What Auditors Actually Ask For Now
The shift from checkbox compliance to evidence-based compliance is now visible across every major framework. PCI DSS 4.0 emphasises continuous compliance over point-in-time assessments. DORA requires ongoing operational resilience testing. Auditors now request complete cryptographic inventories, third-party risk documentation, business continuity plans tested with third-party involvement, and post-quantum readiness roadmaps.

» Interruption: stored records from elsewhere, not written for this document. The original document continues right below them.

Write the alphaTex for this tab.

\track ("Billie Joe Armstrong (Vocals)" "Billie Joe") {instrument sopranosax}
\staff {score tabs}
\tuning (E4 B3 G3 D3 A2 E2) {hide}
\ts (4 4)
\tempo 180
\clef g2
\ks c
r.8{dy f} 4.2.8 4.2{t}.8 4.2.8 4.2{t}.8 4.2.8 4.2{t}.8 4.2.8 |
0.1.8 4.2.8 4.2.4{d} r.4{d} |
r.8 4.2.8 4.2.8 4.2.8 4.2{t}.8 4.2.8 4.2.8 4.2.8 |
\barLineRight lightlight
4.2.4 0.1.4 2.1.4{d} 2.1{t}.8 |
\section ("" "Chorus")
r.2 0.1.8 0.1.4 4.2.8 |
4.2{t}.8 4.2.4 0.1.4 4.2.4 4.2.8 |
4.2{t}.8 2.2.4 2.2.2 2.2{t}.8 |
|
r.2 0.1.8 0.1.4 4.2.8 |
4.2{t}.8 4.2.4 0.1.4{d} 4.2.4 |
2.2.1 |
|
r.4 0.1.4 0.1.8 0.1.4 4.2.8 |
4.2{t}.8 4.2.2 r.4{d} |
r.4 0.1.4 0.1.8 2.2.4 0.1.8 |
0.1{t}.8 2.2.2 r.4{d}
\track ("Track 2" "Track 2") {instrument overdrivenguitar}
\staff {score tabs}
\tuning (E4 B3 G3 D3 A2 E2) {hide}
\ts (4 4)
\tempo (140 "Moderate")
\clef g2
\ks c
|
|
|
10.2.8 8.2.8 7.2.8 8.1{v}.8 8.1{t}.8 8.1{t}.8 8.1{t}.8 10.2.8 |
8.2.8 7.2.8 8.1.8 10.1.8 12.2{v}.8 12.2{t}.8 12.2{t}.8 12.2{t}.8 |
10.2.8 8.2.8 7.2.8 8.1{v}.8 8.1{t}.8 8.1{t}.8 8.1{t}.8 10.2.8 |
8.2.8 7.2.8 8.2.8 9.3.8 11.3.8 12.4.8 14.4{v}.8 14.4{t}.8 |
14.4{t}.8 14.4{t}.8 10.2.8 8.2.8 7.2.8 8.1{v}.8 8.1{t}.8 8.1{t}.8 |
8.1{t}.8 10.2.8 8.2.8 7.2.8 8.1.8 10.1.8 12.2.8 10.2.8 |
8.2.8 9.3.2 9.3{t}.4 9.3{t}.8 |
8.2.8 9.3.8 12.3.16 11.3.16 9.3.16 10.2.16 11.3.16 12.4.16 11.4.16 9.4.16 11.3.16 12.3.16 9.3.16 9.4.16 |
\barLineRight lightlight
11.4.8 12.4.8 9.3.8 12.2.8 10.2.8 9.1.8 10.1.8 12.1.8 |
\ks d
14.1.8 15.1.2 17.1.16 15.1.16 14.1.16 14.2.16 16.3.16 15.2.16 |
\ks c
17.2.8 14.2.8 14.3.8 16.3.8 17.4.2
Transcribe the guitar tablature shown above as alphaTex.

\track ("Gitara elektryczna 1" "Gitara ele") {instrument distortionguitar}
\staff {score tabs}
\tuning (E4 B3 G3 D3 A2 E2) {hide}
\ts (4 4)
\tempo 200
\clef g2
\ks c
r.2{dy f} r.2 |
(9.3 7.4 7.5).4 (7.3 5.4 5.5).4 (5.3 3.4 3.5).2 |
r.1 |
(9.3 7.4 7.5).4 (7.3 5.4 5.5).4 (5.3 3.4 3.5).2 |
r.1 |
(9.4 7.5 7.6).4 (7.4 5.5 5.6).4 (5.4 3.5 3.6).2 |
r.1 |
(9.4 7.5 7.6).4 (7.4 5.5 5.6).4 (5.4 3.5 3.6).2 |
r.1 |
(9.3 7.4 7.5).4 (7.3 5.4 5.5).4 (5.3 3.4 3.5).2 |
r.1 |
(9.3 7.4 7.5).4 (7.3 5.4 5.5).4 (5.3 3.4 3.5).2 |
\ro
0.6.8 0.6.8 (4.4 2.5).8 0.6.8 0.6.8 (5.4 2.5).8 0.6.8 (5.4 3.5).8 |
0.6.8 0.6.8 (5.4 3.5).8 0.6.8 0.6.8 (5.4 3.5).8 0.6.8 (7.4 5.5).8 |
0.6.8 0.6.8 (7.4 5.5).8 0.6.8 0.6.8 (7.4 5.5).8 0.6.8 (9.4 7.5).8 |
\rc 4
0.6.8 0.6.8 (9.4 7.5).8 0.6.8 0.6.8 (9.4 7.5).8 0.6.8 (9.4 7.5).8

The Cryptographic Bill of Materials (CBOM) has emerged as a critical tool for meeting these requirements. OWASP’s CycloneDX version 1.6 provides native CBOM support: a machine-readable inventory of all cryptographic assets including algorithms, keys, certificates, and their relationships. The EU’s June 2025 PQC roadmap explicitly recommends standardised CBOM formats for inventory creation.
Diagnostic Question: If an auditor asked for your cryptographic inventory right now, could you produce a current, complete system of record within the hour?
This question typically surfaces at the board level through three triggers: a compliance gap exposed during examination, a peer organisation facing enforcement action, or a cyber insurance renewal requiring cryptographic documentation. Boards are asking whether programmes are on track. For most organisations, significant work remains.
Building Quantum-Resistant Security with ExeQuantum
The Compliance pillar of ExeQuantum’s STAC Doctrine (Sovereign, Transparent, Agile, Compliant) addresses this evidence requirement directly. Compliance in the post-quantum era means verifiable evidence on demand—the ability to demonstrate cryptographic control to any stakeholder, at any time.
ExeQuantum’s PQCaaS platform helps organisations move from periodic scrambles to continuous assurance. Discover creates the cryptographic inventory that PCI DSS 4.0, DORA, and the EU PQC roadmap require. Remediate enables the algorithm transitions that CNSA 2.0 mandates on a structured timeline. Govern maintains continuous documentation so your cryptographic posture is queryable at any moment.
The goal is not just passing the next audit. It is building the infrastructure for cryptographic proof that regulators, insurers, and boards already demand. Organisations that build evidence systems now will navigate the expanding compliance landscape from a position of strength.